Off the top of my head from nuclear power school (only 18 years ago for me)…
Basically, prompt criticality in a pressurized water reactor is avoided by use of the moderator. The pressurized water reactors that I am familiar with use enriched uranium fuel and ordinary water for the moderator.
Indeed, the whole point in having a controlled nuclear reaction is to avoid prompt criticality. This accomplished by the use of Uranium-235, which does not readily fission using fast neutrons (the neutrons produced in a fission event). Uranium-235 has a relatively low nuclear cross-section for fast neutrons. (The units for nuclear cross-section were amusingly named barns, as in the chance of hitting the broad side of a barn.) After neutrons collide with similarly sized subatomic particles (such as the hydrogen in water), they slow down, producing so-called thermal neutrons.
Uranium-235 has a much higher nuclear cross section for thermal neutrons. In other words, a thermal neutron is far more likely to cause a fission than a fast neutron for U-235.
What you want to do is to set up the reactor so that criticality can just exactly be reached primarily with thermal neutrons. This helps create what is referred to a negative temperature coefficient of reactivity. As the moderator (water) heats up, it becomes less dense (though it is still very hot, it is kept liquid by the high pressure). This results in fewer thermal neutrons being produced, so the reaction rate decreases, and the temperature decreases.
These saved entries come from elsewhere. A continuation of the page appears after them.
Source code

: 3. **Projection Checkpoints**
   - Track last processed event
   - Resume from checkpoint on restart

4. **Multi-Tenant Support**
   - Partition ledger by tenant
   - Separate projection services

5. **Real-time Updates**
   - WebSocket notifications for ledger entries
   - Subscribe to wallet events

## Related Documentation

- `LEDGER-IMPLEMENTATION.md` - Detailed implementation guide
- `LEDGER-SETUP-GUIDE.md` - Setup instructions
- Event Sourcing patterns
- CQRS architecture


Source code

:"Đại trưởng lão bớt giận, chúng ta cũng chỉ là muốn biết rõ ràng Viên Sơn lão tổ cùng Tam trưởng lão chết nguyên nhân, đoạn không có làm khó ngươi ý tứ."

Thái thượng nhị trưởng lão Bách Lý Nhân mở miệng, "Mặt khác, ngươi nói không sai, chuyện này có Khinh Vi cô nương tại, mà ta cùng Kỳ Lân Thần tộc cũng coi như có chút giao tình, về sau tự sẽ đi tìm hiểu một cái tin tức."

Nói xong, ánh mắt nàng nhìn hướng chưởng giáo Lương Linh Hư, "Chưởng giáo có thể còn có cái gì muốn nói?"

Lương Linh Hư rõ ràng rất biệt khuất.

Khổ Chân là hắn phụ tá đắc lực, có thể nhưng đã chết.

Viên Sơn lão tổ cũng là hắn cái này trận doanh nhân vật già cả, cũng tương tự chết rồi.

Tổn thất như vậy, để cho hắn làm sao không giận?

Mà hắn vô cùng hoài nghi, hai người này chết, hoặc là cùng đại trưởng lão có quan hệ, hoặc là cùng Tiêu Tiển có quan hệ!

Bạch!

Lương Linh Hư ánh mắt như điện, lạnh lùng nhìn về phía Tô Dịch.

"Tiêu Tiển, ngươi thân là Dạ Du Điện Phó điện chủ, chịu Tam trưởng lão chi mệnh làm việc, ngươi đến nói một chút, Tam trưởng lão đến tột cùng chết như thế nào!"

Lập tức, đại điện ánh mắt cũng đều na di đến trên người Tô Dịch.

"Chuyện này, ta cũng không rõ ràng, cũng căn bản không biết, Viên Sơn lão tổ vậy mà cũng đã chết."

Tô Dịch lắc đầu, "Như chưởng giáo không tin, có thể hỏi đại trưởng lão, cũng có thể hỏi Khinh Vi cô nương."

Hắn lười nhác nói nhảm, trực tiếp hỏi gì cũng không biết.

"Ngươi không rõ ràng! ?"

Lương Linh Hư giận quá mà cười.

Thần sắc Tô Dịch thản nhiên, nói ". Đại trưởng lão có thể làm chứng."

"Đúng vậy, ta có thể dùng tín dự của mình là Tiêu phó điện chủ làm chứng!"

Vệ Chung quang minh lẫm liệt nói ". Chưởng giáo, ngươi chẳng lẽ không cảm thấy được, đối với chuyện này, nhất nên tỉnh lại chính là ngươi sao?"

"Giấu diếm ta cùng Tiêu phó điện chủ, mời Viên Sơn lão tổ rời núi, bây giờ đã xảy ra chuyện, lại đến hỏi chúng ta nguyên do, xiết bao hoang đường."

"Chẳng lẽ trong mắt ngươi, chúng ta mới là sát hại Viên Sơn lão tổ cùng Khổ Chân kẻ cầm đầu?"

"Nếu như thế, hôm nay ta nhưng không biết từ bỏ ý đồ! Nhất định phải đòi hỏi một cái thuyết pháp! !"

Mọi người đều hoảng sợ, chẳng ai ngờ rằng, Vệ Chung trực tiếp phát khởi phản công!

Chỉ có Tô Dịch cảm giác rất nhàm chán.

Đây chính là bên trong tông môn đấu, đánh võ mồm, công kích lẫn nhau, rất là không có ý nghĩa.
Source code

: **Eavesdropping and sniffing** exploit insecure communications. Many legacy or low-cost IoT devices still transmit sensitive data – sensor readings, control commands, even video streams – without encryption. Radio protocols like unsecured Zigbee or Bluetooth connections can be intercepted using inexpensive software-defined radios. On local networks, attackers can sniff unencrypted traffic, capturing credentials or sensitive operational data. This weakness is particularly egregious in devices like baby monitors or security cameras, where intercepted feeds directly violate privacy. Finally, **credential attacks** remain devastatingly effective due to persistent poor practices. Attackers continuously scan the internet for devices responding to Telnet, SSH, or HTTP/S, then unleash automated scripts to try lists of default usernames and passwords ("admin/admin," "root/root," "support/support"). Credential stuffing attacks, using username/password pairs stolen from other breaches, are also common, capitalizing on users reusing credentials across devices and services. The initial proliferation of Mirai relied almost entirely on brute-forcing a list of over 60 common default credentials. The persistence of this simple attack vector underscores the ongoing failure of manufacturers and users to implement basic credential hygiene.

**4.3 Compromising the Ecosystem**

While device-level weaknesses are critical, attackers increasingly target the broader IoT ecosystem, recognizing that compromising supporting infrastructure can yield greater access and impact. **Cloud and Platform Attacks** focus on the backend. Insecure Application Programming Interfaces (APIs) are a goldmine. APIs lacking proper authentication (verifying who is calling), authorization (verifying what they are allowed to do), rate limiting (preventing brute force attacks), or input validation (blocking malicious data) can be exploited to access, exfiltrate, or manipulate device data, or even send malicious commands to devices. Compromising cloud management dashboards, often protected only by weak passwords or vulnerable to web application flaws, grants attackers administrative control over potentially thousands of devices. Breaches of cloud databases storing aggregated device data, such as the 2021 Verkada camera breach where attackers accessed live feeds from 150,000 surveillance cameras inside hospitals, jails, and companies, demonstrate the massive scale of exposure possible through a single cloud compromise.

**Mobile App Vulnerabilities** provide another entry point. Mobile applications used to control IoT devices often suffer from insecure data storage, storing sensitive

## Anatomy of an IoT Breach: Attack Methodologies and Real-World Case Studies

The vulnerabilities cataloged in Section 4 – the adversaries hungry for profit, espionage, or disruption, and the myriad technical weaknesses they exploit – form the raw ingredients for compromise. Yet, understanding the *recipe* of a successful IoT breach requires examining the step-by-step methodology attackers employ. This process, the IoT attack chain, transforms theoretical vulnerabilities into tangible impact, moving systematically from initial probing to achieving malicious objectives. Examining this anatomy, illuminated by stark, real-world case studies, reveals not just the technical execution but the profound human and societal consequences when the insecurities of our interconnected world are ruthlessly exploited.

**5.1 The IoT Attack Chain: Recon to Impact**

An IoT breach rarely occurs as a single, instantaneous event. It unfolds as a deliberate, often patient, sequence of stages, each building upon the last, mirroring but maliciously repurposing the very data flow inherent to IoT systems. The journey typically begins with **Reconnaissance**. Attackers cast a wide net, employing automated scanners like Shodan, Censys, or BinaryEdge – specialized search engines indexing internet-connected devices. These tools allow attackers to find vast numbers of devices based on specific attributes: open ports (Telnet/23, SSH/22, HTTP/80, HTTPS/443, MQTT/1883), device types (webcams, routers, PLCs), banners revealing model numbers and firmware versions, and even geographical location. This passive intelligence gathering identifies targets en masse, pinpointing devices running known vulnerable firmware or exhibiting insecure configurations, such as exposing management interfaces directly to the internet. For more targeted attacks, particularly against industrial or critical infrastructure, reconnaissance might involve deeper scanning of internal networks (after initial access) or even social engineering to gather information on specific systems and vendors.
This results in a feedback loop that controls the reaction.
If an accident were to occur, and the moderator all leaked or flashed to steam, the reaction therefore automatically shuts down, because no more thermal neutrons are being produced.
An out-of-control reaction results if you were to increase the reactivity of the system (say by continuously withdrawing the rods past criticality) until there are enough fast neutrons present to maintain the reaction. This is referred to as prompt critical, and the reaction will go out of control. This is desired in an atomic bomb, but not a power reactor. Because of the geometry of a power reactor, though, it is not possible to get it to actually blow up like a bomb, but it will result in a big mess.
I may have missed a couple of details, but I believe that I have the basics correct here.